Stored items:
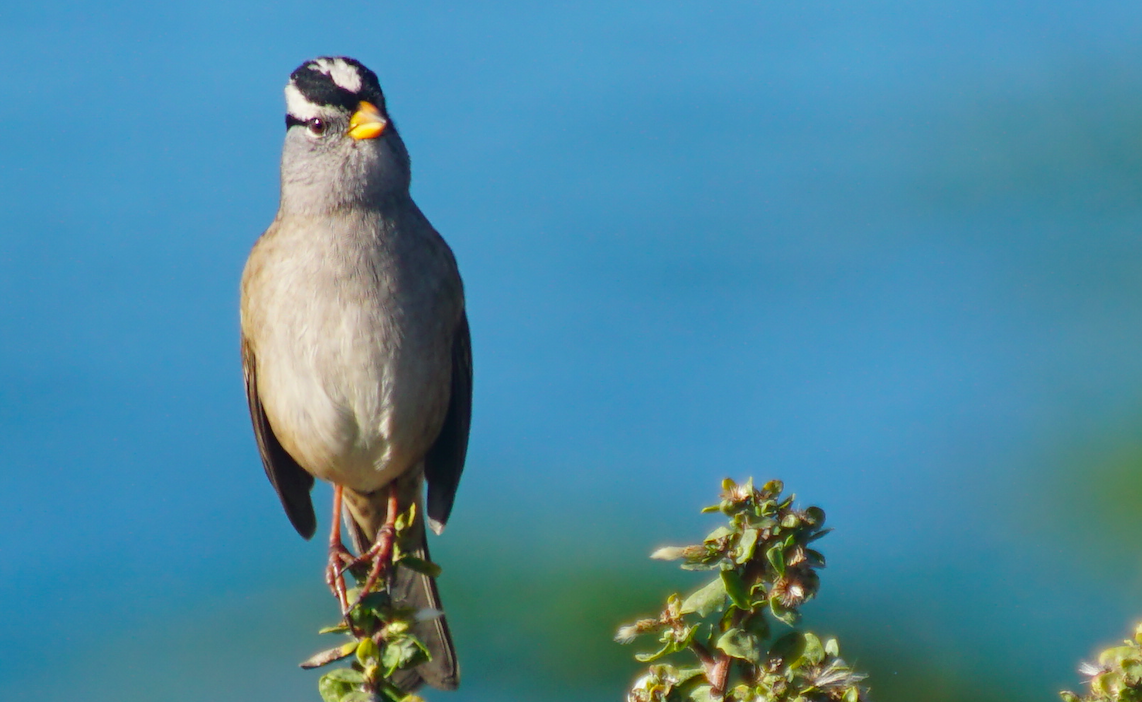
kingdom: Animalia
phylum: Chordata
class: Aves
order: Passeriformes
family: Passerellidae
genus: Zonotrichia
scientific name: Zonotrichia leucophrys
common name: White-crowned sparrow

_WORK TO BE COMPLETED_:
Rewrite the lines of the records as a Markdown table with the columns Row and Line, numbering the rows and omitting blank lines. Leave the pictures out of the answer.

_RESULT FOR THIS EXERCISE_:
| Row | Line |
|---|---|
| 1 | kingdom: Animalia |
| 2 | phylum: Chordata |
| 3 | class: Aves |
| 4 | order: Passeriformes |
| 5 | family: Passerellidae |
| 6 | genus: Zonotrichia |
| 7 | scientific name: Zonotrichia leucophrys |
| 8 | common name: White-crowned sparrow |